== Segment start ==

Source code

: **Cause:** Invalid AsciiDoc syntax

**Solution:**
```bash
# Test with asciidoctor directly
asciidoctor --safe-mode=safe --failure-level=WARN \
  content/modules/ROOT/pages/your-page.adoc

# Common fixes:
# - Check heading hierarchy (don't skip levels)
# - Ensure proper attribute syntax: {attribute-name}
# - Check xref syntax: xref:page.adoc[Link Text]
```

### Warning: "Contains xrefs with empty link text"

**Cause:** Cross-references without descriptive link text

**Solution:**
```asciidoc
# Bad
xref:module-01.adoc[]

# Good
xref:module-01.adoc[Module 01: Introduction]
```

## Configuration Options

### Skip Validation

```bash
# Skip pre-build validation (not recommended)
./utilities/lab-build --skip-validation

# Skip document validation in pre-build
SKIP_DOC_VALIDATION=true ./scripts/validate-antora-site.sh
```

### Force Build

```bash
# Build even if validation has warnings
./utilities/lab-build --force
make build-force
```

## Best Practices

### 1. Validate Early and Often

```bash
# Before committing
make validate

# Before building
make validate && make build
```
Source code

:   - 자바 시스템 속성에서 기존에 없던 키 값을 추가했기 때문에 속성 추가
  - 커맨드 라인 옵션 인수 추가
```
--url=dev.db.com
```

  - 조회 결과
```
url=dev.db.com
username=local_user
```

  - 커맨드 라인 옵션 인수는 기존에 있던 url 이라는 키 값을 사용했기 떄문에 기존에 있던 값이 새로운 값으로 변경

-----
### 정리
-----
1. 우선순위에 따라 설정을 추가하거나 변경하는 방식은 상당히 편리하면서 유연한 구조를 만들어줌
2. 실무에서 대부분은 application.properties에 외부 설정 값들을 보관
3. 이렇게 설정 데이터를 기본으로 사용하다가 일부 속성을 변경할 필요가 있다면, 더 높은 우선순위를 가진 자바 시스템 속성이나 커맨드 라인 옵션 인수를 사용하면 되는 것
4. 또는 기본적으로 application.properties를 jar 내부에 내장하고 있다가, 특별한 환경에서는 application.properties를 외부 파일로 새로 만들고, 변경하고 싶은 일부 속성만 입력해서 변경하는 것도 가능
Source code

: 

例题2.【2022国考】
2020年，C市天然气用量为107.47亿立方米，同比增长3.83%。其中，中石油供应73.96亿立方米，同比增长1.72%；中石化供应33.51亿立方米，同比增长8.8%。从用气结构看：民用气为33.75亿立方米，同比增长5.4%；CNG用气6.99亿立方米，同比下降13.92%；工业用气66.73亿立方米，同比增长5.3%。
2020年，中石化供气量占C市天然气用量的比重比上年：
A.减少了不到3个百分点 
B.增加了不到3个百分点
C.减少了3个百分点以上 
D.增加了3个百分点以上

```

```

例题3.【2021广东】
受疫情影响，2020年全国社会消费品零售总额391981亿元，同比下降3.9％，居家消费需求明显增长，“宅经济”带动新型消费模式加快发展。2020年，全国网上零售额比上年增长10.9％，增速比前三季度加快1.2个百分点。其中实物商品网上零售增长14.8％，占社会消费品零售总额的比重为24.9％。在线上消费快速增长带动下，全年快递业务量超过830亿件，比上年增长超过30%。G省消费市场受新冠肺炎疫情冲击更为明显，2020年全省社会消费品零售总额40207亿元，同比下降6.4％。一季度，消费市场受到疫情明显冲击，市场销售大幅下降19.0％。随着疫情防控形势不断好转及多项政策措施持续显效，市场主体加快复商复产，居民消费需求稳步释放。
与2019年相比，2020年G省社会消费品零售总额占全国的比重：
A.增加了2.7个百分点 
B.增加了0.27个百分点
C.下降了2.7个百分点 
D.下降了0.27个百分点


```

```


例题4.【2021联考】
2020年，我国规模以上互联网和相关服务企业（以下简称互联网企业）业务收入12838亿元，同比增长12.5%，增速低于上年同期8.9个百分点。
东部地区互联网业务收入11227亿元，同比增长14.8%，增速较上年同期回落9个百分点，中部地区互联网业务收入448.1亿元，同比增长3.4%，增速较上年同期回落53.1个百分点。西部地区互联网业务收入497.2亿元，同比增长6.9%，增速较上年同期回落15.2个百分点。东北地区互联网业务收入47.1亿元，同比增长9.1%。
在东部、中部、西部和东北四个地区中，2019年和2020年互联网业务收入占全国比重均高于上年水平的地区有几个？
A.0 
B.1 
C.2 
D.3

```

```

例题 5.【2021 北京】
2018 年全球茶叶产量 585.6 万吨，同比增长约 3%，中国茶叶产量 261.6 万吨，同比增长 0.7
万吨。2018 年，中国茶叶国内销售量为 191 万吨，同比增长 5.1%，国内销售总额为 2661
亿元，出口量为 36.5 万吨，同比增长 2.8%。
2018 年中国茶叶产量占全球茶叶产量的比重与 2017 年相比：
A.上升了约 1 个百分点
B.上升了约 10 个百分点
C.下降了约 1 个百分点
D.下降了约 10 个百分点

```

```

== Segment end ==
== Segment start ==

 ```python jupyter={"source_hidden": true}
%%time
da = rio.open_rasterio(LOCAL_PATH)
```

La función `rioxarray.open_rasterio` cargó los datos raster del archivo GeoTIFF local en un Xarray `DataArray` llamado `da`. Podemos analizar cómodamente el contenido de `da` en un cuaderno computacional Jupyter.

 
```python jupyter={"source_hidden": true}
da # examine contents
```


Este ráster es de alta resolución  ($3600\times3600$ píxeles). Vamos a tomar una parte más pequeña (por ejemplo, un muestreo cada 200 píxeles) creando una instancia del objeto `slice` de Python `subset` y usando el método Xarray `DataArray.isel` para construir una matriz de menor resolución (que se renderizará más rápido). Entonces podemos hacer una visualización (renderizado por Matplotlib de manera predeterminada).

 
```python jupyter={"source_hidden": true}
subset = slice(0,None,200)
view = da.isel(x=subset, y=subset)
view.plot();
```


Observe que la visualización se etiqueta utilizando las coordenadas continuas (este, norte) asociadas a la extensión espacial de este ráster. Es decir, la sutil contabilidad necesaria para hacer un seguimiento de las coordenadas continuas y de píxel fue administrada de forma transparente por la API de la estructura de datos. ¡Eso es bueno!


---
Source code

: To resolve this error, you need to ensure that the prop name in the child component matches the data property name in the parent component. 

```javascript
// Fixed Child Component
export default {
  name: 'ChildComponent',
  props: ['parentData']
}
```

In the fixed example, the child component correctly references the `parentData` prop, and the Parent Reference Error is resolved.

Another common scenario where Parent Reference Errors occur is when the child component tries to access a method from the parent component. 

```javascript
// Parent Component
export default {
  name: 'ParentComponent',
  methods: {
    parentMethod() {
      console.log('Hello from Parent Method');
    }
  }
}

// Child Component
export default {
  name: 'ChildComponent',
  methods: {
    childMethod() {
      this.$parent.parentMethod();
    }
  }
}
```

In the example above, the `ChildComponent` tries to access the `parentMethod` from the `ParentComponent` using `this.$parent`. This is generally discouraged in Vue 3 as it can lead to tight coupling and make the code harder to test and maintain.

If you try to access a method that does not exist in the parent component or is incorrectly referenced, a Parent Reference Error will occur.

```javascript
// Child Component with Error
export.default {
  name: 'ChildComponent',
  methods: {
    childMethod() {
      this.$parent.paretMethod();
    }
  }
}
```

== Segment end ==

## Action item
Number of lines above with the word "view": supply it alone.

## Written solution
2